Recorded information:
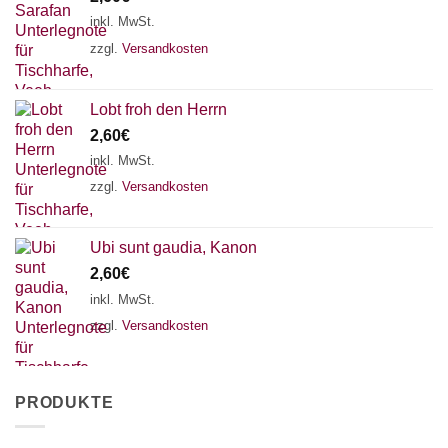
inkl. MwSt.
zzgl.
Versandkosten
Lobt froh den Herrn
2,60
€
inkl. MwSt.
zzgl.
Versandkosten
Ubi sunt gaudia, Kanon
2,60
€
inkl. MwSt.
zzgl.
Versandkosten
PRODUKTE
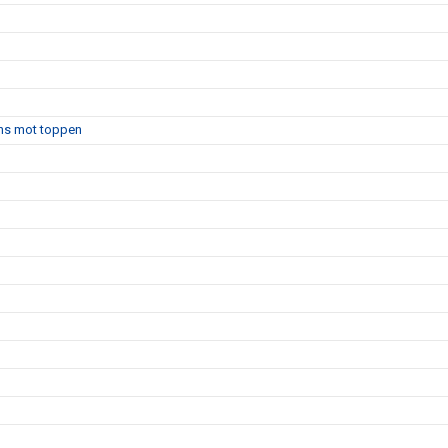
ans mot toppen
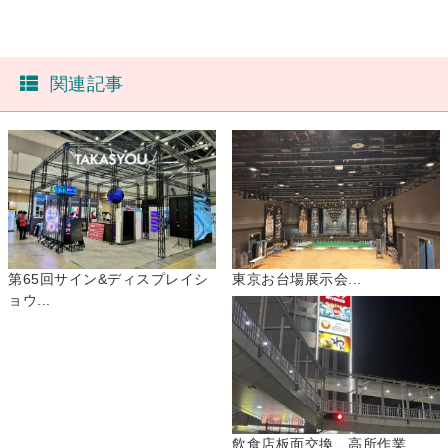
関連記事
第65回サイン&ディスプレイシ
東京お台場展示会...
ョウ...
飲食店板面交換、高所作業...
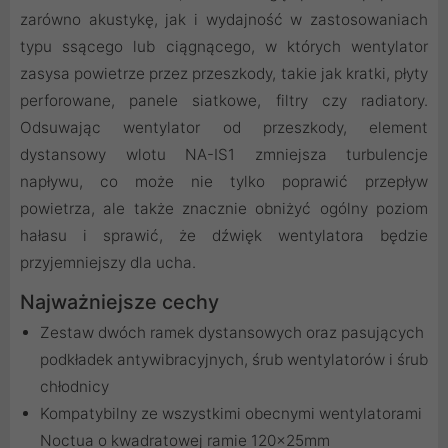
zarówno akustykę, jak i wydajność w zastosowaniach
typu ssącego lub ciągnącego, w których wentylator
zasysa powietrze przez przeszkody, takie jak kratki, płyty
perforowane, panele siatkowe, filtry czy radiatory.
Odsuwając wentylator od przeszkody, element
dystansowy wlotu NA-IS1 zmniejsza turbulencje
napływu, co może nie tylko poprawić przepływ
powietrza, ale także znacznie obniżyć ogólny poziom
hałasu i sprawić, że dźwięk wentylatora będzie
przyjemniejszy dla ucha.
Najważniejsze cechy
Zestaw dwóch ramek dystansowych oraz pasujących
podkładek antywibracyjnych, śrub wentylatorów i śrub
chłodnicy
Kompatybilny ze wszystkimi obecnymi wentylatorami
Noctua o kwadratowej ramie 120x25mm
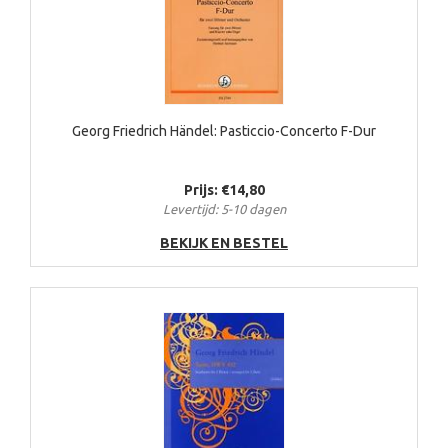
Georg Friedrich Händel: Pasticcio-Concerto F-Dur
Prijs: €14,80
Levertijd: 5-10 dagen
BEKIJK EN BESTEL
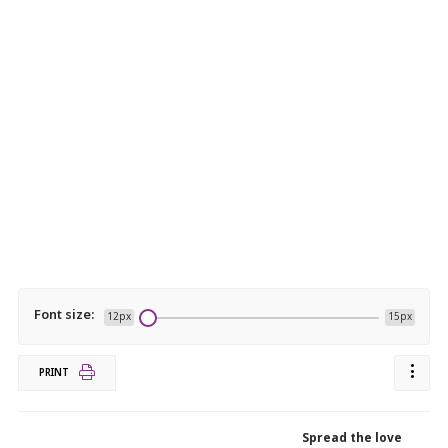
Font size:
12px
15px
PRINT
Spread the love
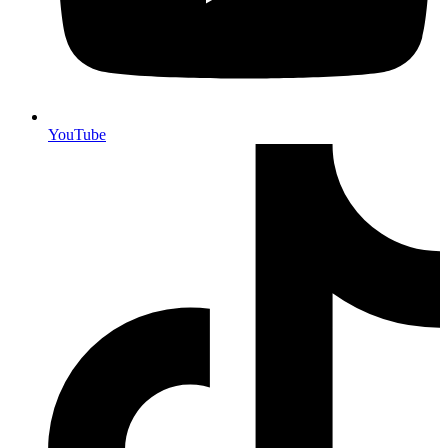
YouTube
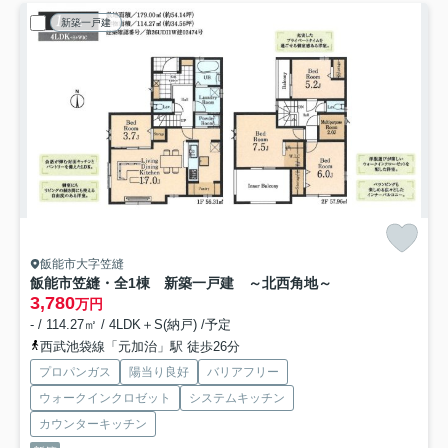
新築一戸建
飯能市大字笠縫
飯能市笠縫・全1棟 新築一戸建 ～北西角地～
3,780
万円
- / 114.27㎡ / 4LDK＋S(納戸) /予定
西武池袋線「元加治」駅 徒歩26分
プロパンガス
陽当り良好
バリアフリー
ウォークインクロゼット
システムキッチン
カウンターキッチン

Problem statement:
Scan the entries above for the word "przeszkody", then copy every line in which it occurs.

Problem solution:
zasysa powietrze przez przeszkody, takie jak kratki, płyty
Odsuwając wentylator od przeszkody, element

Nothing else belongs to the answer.